DIRECTIONS — Scan the lines below for the string "España". Reply with how many match, and no other words.

TASK INPUT —
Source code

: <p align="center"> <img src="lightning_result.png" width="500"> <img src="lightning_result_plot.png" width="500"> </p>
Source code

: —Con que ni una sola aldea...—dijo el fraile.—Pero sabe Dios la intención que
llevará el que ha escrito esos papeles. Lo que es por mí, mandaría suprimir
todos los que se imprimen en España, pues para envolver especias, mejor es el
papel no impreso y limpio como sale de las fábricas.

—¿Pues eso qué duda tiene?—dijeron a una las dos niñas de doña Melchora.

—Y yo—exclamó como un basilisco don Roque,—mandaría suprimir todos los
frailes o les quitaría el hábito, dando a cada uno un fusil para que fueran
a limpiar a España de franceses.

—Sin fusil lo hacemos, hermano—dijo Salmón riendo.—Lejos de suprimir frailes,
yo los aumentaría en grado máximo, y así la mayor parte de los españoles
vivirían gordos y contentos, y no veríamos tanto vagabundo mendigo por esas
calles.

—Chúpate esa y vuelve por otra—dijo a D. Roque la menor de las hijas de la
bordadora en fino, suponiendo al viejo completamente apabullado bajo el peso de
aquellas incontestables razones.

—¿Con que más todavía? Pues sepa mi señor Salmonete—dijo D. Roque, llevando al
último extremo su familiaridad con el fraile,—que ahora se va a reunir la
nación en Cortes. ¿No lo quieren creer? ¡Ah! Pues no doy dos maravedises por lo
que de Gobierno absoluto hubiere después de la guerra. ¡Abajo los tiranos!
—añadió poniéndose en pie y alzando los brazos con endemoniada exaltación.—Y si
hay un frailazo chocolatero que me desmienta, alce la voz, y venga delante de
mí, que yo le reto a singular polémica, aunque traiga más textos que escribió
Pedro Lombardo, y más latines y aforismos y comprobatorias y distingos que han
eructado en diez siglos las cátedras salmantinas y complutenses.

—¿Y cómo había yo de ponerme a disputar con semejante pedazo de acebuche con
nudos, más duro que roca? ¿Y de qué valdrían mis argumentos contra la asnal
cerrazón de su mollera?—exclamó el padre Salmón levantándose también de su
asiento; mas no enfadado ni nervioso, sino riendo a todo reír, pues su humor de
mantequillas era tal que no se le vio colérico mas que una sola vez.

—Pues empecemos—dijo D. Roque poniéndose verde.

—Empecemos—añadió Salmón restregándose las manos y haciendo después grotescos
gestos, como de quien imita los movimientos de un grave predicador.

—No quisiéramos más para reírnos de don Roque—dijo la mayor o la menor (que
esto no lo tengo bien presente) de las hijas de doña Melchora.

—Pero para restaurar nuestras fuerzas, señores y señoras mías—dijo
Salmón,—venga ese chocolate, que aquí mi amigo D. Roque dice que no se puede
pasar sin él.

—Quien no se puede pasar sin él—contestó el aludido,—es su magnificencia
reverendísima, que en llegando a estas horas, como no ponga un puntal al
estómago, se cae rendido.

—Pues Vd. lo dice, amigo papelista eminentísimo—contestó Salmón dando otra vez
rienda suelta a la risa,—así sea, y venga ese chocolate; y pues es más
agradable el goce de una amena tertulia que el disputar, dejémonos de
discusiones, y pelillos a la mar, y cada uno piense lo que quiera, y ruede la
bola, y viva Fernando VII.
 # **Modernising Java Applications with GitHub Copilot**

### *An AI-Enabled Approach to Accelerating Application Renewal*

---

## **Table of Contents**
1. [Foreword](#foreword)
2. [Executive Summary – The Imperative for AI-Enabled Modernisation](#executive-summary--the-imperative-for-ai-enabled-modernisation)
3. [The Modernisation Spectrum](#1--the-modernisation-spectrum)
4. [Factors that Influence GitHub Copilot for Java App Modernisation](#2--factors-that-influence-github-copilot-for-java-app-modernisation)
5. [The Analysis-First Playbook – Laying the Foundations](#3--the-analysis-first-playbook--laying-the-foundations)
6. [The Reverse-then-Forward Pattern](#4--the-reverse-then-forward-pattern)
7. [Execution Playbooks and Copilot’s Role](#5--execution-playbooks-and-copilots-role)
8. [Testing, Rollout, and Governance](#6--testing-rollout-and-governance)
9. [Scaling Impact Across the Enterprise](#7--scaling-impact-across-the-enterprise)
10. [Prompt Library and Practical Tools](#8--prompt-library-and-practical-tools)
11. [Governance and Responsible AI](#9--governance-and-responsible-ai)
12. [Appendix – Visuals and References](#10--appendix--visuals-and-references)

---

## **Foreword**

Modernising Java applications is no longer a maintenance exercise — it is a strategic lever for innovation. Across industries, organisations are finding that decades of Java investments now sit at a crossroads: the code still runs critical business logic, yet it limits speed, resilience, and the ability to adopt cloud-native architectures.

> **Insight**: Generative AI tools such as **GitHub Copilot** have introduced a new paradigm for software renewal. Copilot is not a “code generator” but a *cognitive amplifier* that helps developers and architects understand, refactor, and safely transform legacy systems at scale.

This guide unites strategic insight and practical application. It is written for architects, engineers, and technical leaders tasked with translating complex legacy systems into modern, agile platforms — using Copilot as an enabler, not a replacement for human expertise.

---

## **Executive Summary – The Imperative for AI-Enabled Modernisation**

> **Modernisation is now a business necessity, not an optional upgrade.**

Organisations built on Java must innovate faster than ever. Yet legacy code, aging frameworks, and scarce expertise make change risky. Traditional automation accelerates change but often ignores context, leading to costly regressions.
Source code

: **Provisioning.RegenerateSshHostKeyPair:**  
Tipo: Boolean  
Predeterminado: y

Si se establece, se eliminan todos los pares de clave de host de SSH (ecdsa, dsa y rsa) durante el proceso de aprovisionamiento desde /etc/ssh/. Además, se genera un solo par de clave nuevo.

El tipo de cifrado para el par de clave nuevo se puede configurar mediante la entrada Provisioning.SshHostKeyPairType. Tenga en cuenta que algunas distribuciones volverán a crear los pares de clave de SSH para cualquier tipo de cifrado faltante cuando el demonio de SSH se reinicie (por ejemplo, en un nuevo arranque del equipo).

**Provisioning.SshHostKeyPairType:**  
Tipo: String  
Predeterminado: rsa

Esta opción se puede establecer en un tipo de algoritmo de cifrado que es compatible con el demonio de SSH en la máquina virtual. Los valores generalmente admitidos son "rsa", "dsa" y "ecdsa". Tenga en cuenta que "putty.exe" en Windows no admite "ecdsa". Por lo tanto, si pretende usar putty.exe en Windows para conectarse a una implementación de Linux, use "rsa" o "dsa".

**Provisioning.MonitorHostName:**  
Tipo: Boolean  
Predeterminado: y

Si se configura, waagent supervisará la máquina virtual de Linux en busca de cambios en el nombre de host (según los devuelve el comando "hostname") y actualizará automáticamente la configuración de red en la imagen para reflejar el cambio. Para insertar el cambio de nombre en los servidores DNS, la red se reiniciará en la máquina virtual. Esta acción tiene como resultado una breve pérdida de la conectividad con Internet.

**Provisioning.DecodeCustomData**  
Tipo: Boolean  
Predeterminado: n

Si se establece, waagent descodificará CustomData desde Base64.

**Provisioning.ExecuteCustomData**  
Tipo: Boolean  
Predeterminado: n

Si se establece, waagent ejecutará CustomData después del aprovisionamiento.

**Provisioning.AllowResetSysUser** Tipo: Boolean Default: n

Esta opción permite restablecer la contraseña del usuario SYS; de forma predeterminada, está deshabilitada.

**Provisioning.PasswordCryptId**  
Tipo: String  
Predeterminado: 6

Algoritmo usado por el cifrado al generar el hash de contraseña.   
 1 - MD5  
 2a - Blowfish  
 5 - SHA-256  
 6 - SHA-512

TASK ANSWER — 2